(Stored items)

--------------------------------------------------

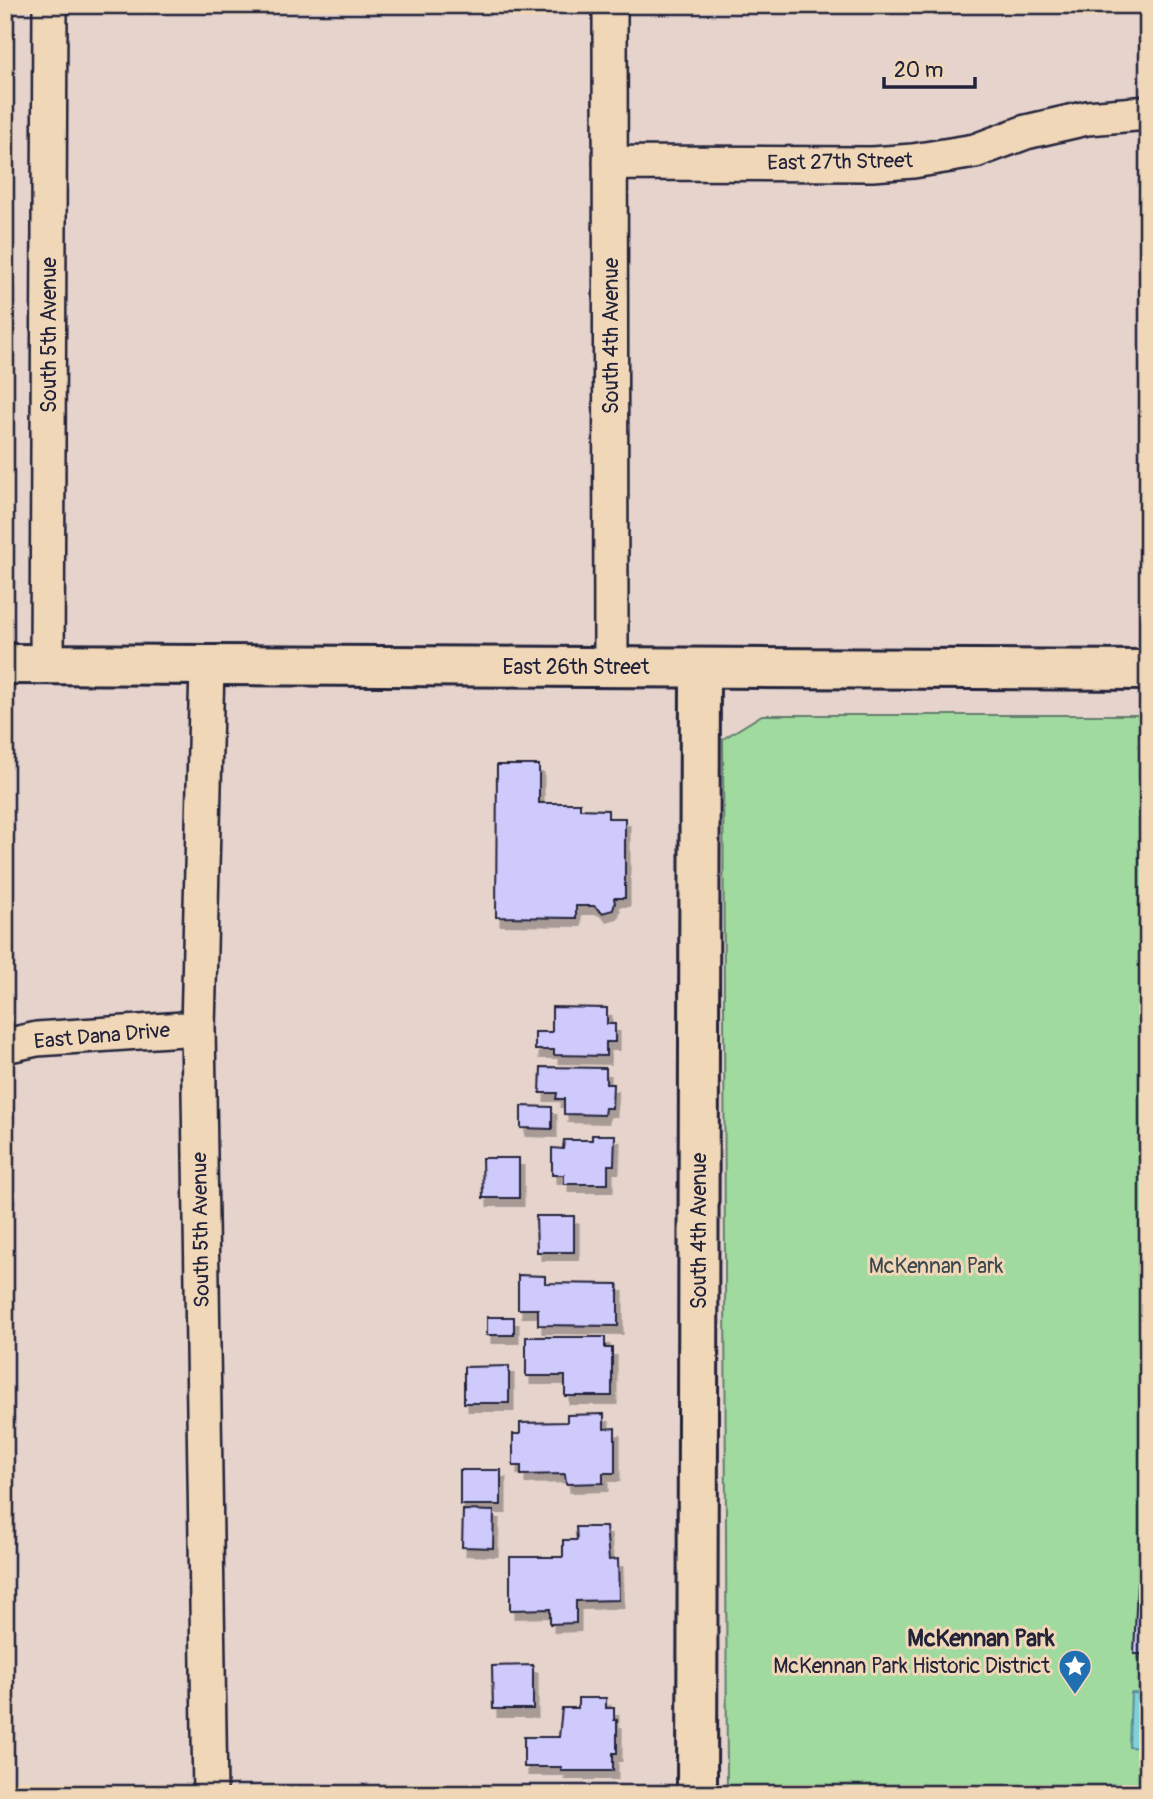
<svg xmlns="http://www.w3.org/2000/svg" width="1153" height="1799" font-family="Pangolin,sans-serif">
<defs>
<filter id="shadow"><feDropShadow dx="4.5" dy="8" stdDeviation="0" flood-color="#0004"/></filter>
</defs>
<rect width="100%" height="100%" fill="#e5d3cc"/>
<filter id="ink" filterUnits="userSpaceOnUse"><feTurbulence type="fractalNoise" baseFrequency=".0143" numOctaves="2"/><feDisplacementMap in="SourceGraphic" scale="14" xChannelSelector="R" yChannelSelector="G"/><feConvolveMatrix kernelMatrix="1 2 1 2 8 2 1 2 1" color-interpolation-filters="sRGB"/></filter>
<g filter="url(#ink)">
<!-- green -->
<path fill="#a1da9f" stroke="#627e6d" stroke-width="2" d="M762,715h386v1079h-421l-4,-1055z"/>
<!-- water -->
<path fill="#80d2d7" stroke="#5a8c99" stroke-width="2" d="M1131,1693l17,1v54l-19,-1z"/>
<!-- building -->
<path fill="#cfcafc" stroke="#22223b" stroke-width="2" filter="url(#shadow)" d="M497,765h42v38h41v6l28,1v8h17v80h-11l1,5 -2,7 -11,3 -8,-7h-18v12l-80,-1z
M552,1007l55,1v16h8v18h-9v14l-52,-1v-5h-19v-18h17z
M541,1067l65,1v16h7l-1,24h-7l-1,7 -40,-1v-15h-8l1,-6h-17z
M521,1106l31,1v22l-31,-1z
M592,1135h23l-1,30h-6v19h-44v-9h-12v-27l11,1 1,-9h28z
M482,1158h37v40h-36z
M536,1216h38v36h-37z
M518,1275l27,1v7l73,1v42l-80,-1v-16h-20z
M487,1317h27v18h-27z
M526,1337h79v11h7v48h-47v-20h-39z
M509,1366v37h-45v-36z
M604,1414v15l11,-1v45h-12v10l-37,1 -1,-10 -44,1v-9h-8v-32h7v-11l47,-1v-7z
M460,1470h41v35h-41z
M463,1510l31,1 -1,37 -31,-1z
M576,1527h30l3,33 9,-1 1,41 -43,1v22l-26,1v-15l-40,1v-53h53v-17h14z
M1137,1584h11v70h-14z
M533,1665v44h-40l-1,-43z
M578,1698h28v10h8v12h3v33h-4v18h-52v-4h-37v-30h35l3,-29h16z"/>
<g fill="none" stroke-linecap="round" stroke-linejoin="round">
<defs>
<path id="street" d="M610,5l1,663
M610,163l262,1 41,-3 62,-10 51,-19 61,-14 61,-5
M47,665l3,-660
M207,666l-9,362 12,766
M5,1046l32,-7 161,-11"/>
<path id="secondary" d="M5,664l1143,6
M697,1794l3,-1126"/>
</defs>
<!-- street casing -->
<use href="#street" stroke="#22223b" stroke-width="38"/>
<!-- secondary casing -->
<use href="#secondary" stroke="#22223b" stroke-width="44"/>
<!-- street -->
<use href="#street" stroke="#efd7b7" stroke-width="33"/>
<!-- secondary -->
<use href="#secondary" stroke="#efd7b7" stroke-width="38"/>
</g>
</g>
<!-- icons -->
<defs>
<symbol id="sight-pin" viewBox="-11 -11 22 30"><path d="M0 17L-7.5 6A9.5 9.5 0 1 1 7.5 6Z" fill="#1f6fb2" stroke="#efd7b7"/><path d="M0-6L1.8-2.2L6-1.7L2.9 1.2L3.7 5.4L0 3.3L-3.7 5.4L-2.9 1.2L-6-1.7L-1.8-2.2Z" fill="#fff"/></symbol>
</defs>
<g fill-rule="evenodd">
<use href="#sight-pin" x="1056" y="1647" width="38" height="52"/>
</g>
<g text-anchor="middle" dominant-baseline="central" stroke-width="6" stroke-linejoin="round" paint-order="stroke">
<!-- street labels -->
<g font-size="21" fill="#22223b" stroke="#efd7b7">
<text transform="translate(840 162) rotate(-1)">East 27th Street</text>
<text transform="translate(49 335) rotate(-90)">South 5th Avenue</text>
<text transform="translate(611 336) rotate(-90)">South 4th Avenue</text>
<text x="576" y="667">East 26th Street</text>
<text transform="translate(102 1036) rotate(-5)">East Dana Drive</text>
<text transform="translate(201 1230) rotate(-91)">South 5th Avenue</text>
<text transform="translate(699 1231) rotate(-90)">South 4th Avenue</text>
</g>
<!-- park labels -->
<g font-size="21" fill="#3b474f" stroke="#efd7b7">
<text x="936" y="1266">McKennan Park</text>
</g>
<!-- poi labels -->
<g font-size="21" fill="#22223b" stroke="#efd7b7" text-anchor="end">
<text x="1050" y="1666">McKennan Park Historic District</text>
</g>
<!-- neighbourhood labels -->
<g font-size="23" font-weight="bold" fill="#22223b" stroke="#efd7b7">
<text x="981" y="1638">McKennan Park</text>
</g>
</g>
<!-- margin -->
<rect width="1153" height="1799" fill="none" stroke="#efd7b7" stroke-width="28"/>
<rect x="14" y="14" width="1125" height="1771" fill="none" stroke="#22223b" stroke-width="2.5" filter="url(#ink)"/>
<!-- scale -->
<path d="M884 77v10h91v-10" fill="none" stroke="#22223b" stroke-width="3.5"/>
<text x="894" y="77" font-size="21" fill="#22223b" stroke="#efd7b7" stroke-width="5" paint-order="stroke">20 m</text>
</svg>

--------------------------------------------------

● What is needed
Which lines above contain the word "linejoin"? Copy each one.

● Response below
<g fill="none" stroke-linecap="round" stroke-linejoin="round">
<g text-anchor="middle" dominant-baseline="central" stroke-width="6" stroke-linejoin="round" paint-order="stroke">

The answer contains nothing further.